D’autres approches incluent des méthodes approximatives avec des moyens de vérifier, d’effacer et de prévenir la dégradation des données et les attaques contradictoires contre les algorithmes. Zhang et ses collègues suggèrent plusieurs approches temporaires, notamment l’édition du modèle pour apporter des correctifs rapides au modèle pendant qu’un meilleur correctif est développé ou qu’un nouveau modèle avec un ensemble de données modifié est en cours de formation.
Dans leur article, les chercheurs utilisent des incitations astucieuses pour faire oublier à un modèle un scandale célèbre, en lui rappelant que l’information est soumise à une demande de droit à l’oubli.

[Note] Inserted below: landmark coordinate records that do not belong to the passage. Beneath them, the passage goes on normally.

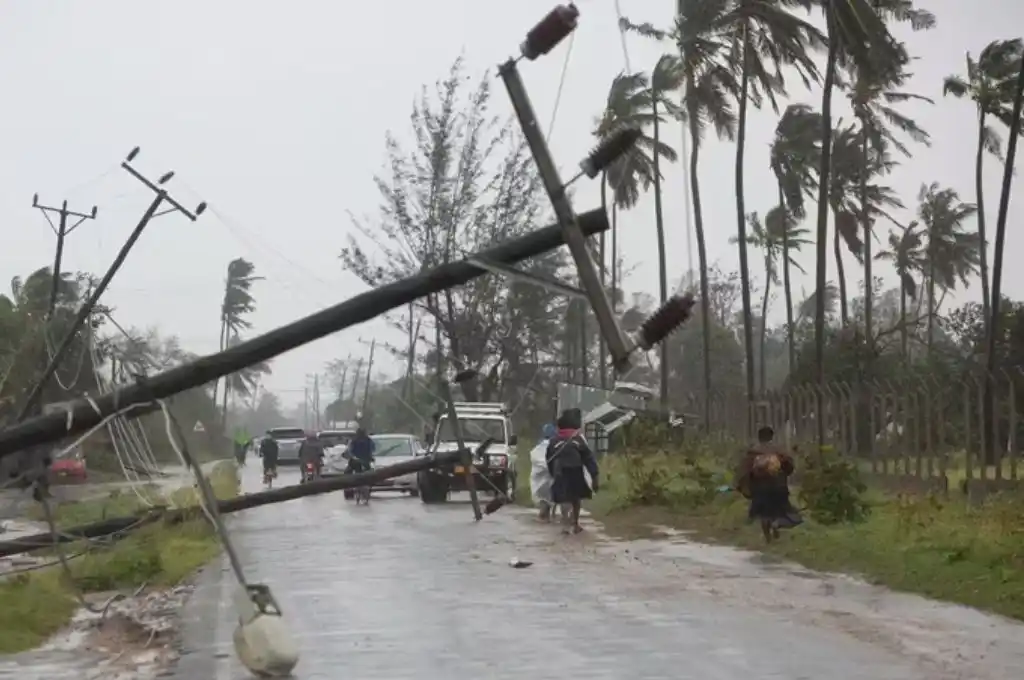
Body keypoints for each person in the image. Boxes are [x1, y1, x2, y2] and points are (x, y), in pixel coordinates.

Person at [735, 425, 799, 543]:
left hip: (761, 489)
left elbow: (743, 472)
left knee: (764, 515)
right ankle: (776, 524)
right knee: (782, 511)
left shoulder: (753, 453)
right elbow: (789, 468)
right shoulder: (779, 451)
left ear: (759, 437)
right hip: (779, 488)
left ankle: (768, 538)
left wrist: (742, 487)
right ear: (771, 436)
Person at [546, 409, 599, 535]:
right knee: (576, 498)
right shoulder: (578, 439)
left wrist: (552, 473)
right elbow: (589, 459)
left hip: (560, 472)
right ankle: (575, 523)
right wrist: (595, 476)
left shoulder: (554, 441)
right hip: (576, 471)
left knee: (564, 498)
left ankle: (565, 524)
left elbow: (549, 459)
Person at [530, 423, 558, 521]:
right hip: (550, 477)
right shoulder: (556, 446)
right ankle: (548, 515)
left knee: (543, 499)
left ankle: (545, 515)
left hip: (539, 479)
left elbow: (535, 459)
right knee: (549, 497)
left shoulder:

Le cas pour se souvenir et apprendre de ses erreurs
Les problèmes de confidentialité des données qui continuent de créer des problèmes pour les LLM auraient pu être évités si les concepts de développement responsable de l’IA avaient été intégrés tout au long du cycle de vie de l’outil.
Les LLM les plus connus sur le marché sont des « boîtes noires ». En d’autres termes, leur fonctionnement interne et la manière dont ils parviennent à des résultats ou à des décisions sont inaccessibles aux utilisateurs. L’IA explicable décrit des modèles dans lesquels les processus de prise de décision peuvent être suivis et compris par les humains (à l’opposé de l’IA « boîte noire »).
Lorsqu’elles sont utilisées correctement, l’IA explicable et les techniques d’IA responsable peuvent fournir un aperçu de la cause profonde de tout problème dans les modèles (car chaque étape est explicable), ce qui permet de trouver et de supprimer les problèmes. En utilisant ces principes et d’autres principes d’éthique de l’IA dans le développement de nouvelles technologies, nous pouvons contribuer à évaluer, enquêter et atténuer ces problèmes.